You’ve heard the adage that familiarity breeds success.
Calgary communications guru Lumir Hladik has taken that formula to another level with a unique theory that promotes “brain-soothing” thoughts and images in his company’s marketing of businesses.
Hladik, president and creative director of Sutton Javelin, spent years racking his brain to develop his theory about why brains don’t like to be racked and what information brains comfortably absorb.
That theory, known as the Grand Oxygen Deprivation and Filter Theory, forms the basis of Sutton Javelin’s strategies in marketing, communications and design services for clients such as Jayman Master Builders, Boardwalk Equities, Agrium, the Calgary Zoo and the Calgary Stampede.
“Your brain absorbs 80 per cent of all the oxygen you breathe in and sometimes more, especially if you’re a busy person,” explains Hladik, who co-founded Sutton Javelin in 1989.

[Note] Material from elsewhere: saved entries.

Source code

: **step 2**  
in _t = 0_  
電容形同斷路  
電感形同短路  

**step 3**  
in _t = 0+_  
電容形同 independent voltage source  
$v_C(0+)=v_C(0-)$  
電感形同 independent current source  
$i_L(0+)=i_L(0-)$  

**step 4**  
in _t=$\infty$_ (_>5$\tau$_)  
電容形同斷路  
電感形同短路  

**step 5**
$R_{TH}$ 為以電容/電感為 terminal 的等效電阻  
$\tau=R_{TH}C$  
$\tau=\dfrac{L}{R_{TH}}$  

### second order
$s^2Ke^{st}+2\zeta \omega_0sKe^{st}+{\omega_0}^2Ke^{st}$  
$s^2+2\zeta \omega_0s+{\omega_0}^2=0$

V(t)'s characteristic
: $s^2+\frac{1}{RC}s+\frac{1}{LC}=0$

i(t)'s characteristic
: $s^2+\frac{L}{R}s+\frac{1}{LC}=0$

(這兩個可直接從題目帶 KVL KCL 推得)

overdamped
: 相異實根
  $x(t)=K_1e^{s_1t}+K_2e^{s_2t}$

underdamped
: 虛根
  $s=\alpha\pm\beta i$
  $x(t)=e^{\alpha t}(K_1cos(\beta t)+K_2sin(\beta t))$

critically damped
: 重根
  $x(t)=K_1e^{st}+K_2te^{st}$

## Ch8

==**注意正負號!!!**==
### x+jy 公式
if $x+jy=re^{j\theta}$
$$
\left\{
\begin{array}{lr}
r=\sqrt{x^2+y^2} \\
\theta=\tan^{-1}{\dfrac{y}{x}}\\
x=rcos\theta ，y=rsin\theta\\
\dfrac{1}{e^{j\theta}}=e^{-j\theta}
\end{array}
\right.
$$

“You’re making decisions. You’re contending with a rapidly changing corporate or business environment. You’re learning about new things and meeting new people. And to do this your brain demands more oxygen to cope, create and understand. But it doesn’t like it. Nope. Uh-uh.
“The human brain has learned from millions of years of experience that the excessive use of oxygen may jeopardize its chance for survival. The brain likes what it knows and is preprogrammed to dislike what it does not know. Thinking hurts. Decision-making is tiring.”
Hladik uses McDonald’s Restaurants as a classic example of how familiarity breeds success.
“Restaurants can be voyages into uncharted culinary adventures — unfamiliar locations, unfamiliar food,” says Hladik, who majored in psychology at the University of Prague in his native Czech Republic.
“But McDonald’s is a celebration of sameness. Repetitive and predictable, McDonald’s is an oasis of familiarity in a hostile territory of novelty and surprise. And it works. Boy, does it work.”
If the golden arches of McDonald’s puts your mind at ease, Hladik has an explanation.
“The brain signals to us that it is pleased when it recognizes a familiar shape or impression. Ultimately, these repeated impressions have created pleasure groove patterns in our collective conscious whereby successive repetitions are accepted as positive stimuli. For millions of years, in order to survive, the brain has been trying not to work overtime so it can supply enough oxygen for the rest of the body.”
Hladik, 48, formulated the oxygen deprivation theory four years ago. “This theory is ours and it’s based on long years of studying psychology, behaviour and art. It works like a charm.”
So how does Sutton Javelin apply the theory?
“With Jayman homes, we focus on primeval cosiness and the security of softness. When people think about homes, they want it to be soft, warm, fuzzy, secure and bright. That’s what people look for. So we use those types of images. We use lights and faucets because that’s what people know and we shoot these images out of focus so it’s misty, like steam and warmth, to give it a cosy, satisfying feeling.”
Those images also target females because, as Hladik notes, “the studies show that 80 per cent of decisions (in home buying) are done by women and yet they were being ignored.”
Sutton Javelin filters information from its research to suit the market.
“If it’s an educated audience, we put in cultural stuff, like going back to the Greek times. What I mean by filters is that you perceive everything through primeval filters or stuff you’ve been familiar with for millions of years. For example, when you see a circle, the first thing that comes to mind is the sun, not the puck. Makes sense? The puck, that comes later.”
The theme of familiarity also applies to the use of marketing logos. “Why do you think that animals are so valuable and their trademarks are protected as logos, like a leopard or cougar or greyhound? Because they have been familiar for millions of years.”